Postmodern Marx
Dennis Breslin
dbreslin at ctol.net
Fri Jun 4 04:25:56 PDT 1999
Rakesh Bhandari wrote:
>
> >From Terrell Carver's The Postmodern Marx (Penn State Press, 1999):
>
> "Marx did not accept a commonplace distinction between literal and
> figurative langauge, and he did not attempt to avoid the latter in what is
> taken to be his most scientific work. Rather his use of figurative language
> to make a political statement aligns him with the textualising
> approach...Marx's critique takes political economy as a textual surface,
> and by means of a thoroughly linguistic analysis, he refigures, in a
> parodic text, a supposedly familiar and uncontentious world as strange
> (requiring explanation) and problematic (requiring political action).

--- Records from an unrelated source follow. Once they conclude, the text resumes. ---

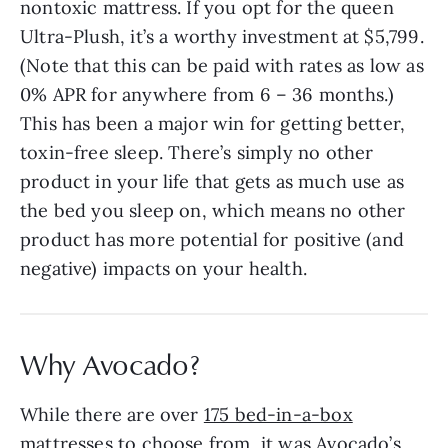
nontoxic mattress. If you opt for the queen
Ultra-Plush, it’s a worthy investment at $5,799.
(Note that this can be paid with rates as low as
0% APR for anywhere from 6 – 36 months.)
This has been a major win for getting better,
toxin-free sleep. There’s simply no other
product in your life that gets as much use as
the bed you sleep on, which means no other
product has more potential for positive (and
negative) impacts on your health.
Why Avocado?
While there are over
175 bed-in-a-box
mattresses
to choose from, it was Avocado’s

Thus
> a 'textualising' reading of Marx need not be 'against the grain.' Given the
> idealist origins of both Marx's thought methods and of subsequent
> hermeneutics and the 'contemporary linguistic turn', it should not be
> surprising that this kind of reading can be undertaken and that Marx begins
> eerily to track postmodernism.My quarrel with Derrida in this chapter is
> that he flies off the textual surface too readily into a discursive space
> that I find puzzling or meaningless." p. 20
>
> rnb
Wow, I'm puzzled! And how is this more meaningful? Why should it be
surprising
that any kind of reading could be undertaken that doesn't eerily or
cheerfully
track pomoism. There's rules to this stuff?
I think the dark satanic mills riff was appropriated from Robert
Browning.
Hmmm...Browning is the better poet. Wait, wait, he was an apologist for
capital,
wasn't he?
Hell must be other people doing lit-cultural studies!